Quantum Coulombic Interactions Mediate Free Radical Control in Radical SAM Viperin/RSAD2

There are thousands of radical S-adenosylmethionine (rSAM) enzymes capable of catalyzing over 80 distinct reactions, yet their use in biotechnological applications is limited, primarily due to a lack of understanding of how these enzymes control highly reactive radical intermediates. Here, we show that little-known quantum Coulombic interactions are, in part, responsible for free radical control in Viperin/RSAD2, one of the few radical SAM enzymes expressed in humans. Using molecular dynamics and high-level multi-state broken-symmetry quantum mechanical/molecular mechanics calculations, we elucidated the mechanistic details of the catalysis, identifying a key step characterized by the formation of an unprecedented metastable deprotonated ribose radical intermediate.

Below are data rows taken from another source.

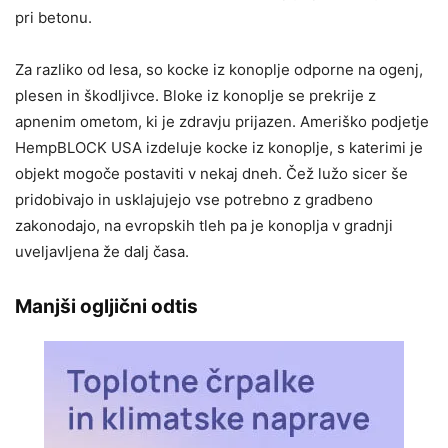
pri betonu.
Za razliko od lesa, so kocke iz konoplje odporne na ogenj,
plesen in škodljivce. Bloke iz konoplje se prekrije z
apnenim ometom, ki je zdravju prijazen. Ameriško podjetje
HempBLOCK USA izdeluje kocke iz konoplje, s katerimi je
objekt mogoče postaviti v nekaj dneh. Čež lužo sicer še
pridobivajo in usklajujejo vse potrebno z gradbeno
zakonodajo, na evropskih tleh pa je konoplja v gradnji
uveljavljena že dalj časa.
Manjši ogljični odtis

This intermediate is thermodynamically stabilized by spin-charge exchange-correlation interactions—a quantum Coulombic effect. The magnitude of this stabilization is such that the radical displays acidity two to six pKa units lower than that of closed-shell ribose. Given the omnipresence of negative charges in biological systems, these interactions potentially represent a universal mechanism for stabilizing and controlling highly reactive radical intermediates across radical enzymes, opening new avenues for enzymatic engineering and biotechnological applications.